Acting Department Chair, Director of Center for Integrative Artificial Intelligence (CIAI), and Visiting Professor of Machine Learning, MBZUAI, Abu Dhabi, UAE
Associate Professor, Department of Philosphy, Carnegie Mellon University, Pittsburgh, USA
Title
Causal Representation Learning and Generative AI
Abstract
Causality is a fundamental notion in science, engineering, and even in machine learning. Uncovering the causal process behind observed data can naturally help answer 'why' and 'how' questions, inform optimal decisions, and achieve adaptive prediction. In many scenarios, observed variables (such as image pixels and questionnaire results) are often reflections of the underlying causal variables rather than being causal variables themselves.
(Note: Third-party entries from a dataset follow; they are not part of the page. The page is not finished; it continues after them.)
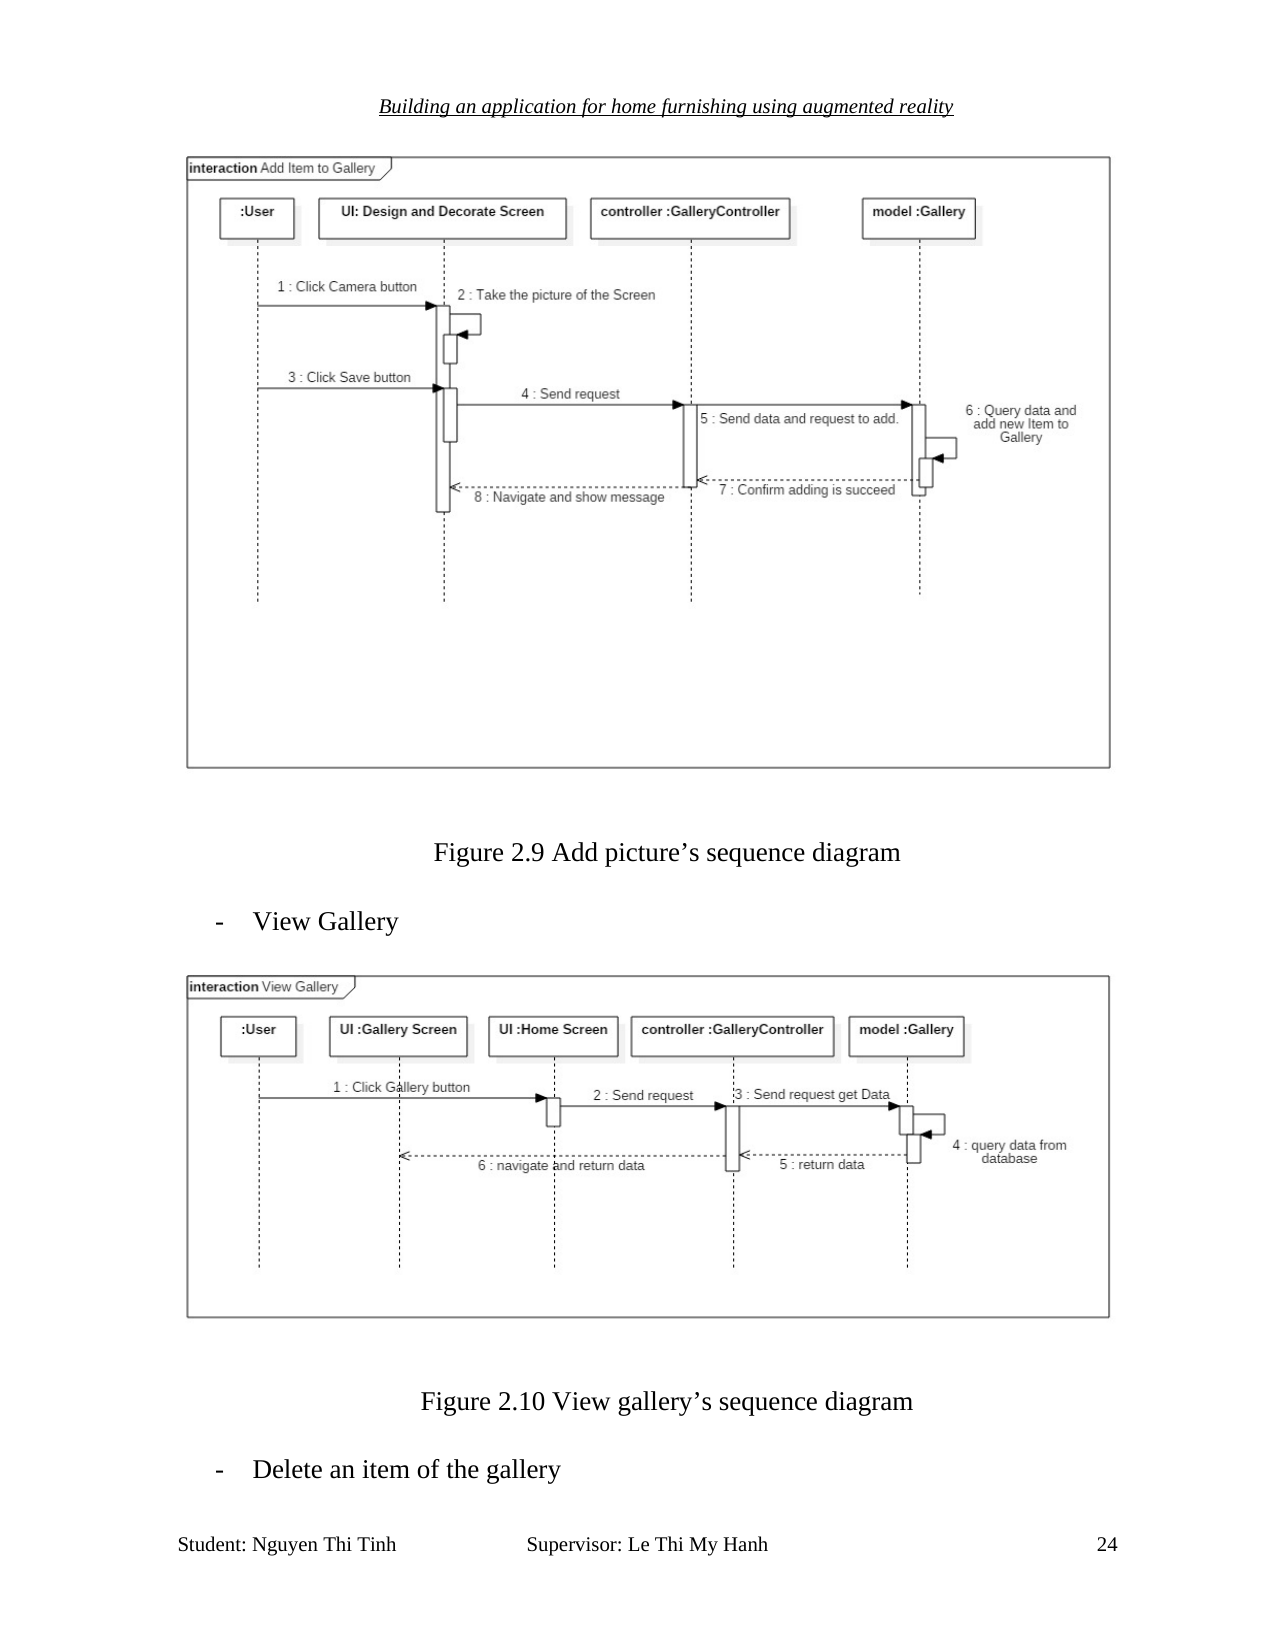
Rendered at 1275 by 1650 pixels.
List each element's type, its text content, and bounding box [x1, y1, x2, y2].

text Figure 2.9 Add picture’s sequence diagram [177, 836, 1157, 867]
picture [177, 966, 1151, 1358]
text Figure 2.10 View gallery’s sequence diagram [177, 1385, 1157, 1416]
picture [177, 147, 1151, 809]
list View Gallery [215, 904, 1120, 936]
list Delete an item of the gallery [215, 1453, 1120, 1484]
Causal representation learning aims to reveal the underlying hidden causal variables and their relations. In this talk, we show how the modularity property of causal systems makes it possible to recover the underlying causal representations from observational data with identifiability guarantees: under appropriate assumptions, the learned representations are consistent with the underlying causal process. We demonstrate how identifiable causal representation learning can naturally benefit generative AI, with image generation, image editing, and text generation as particular examples.
Bio
Kun Zhang is an associate professor at Carnegie Mellon University (CMU), and he is also a visiting professor in the machine learning department at Mohamed bin Zayed University of Artificial Intelligence (MBZUAI). He has been actively developing methods for automated causal discovery from various kinds of data and investigating machine learning problems including transfer learning, representation learning, and reinforcement learning from a causal perspective. He has been frequently serving as a senior area chair, area chair, or senior program committee member for major conferences in machine learning or artificial intelligence, including UAI, NeurIPS, ICML, IJCAI, AISTATS, and ICLR. He was a general & program co-chair of the first Conference on Causal Learning and Reasoning (CLeaR 2022), a program co-chair of the 38th Conference on Uncertainty in Artificial Intelligence (UAI 2022), and is a general co-chair of UAI 2023. He currently serves as an associate editor of JASA, JMLR, IEEE Transactions on Pattern Analysis and Machine Intelligence, ACM Computing Surveys, etc.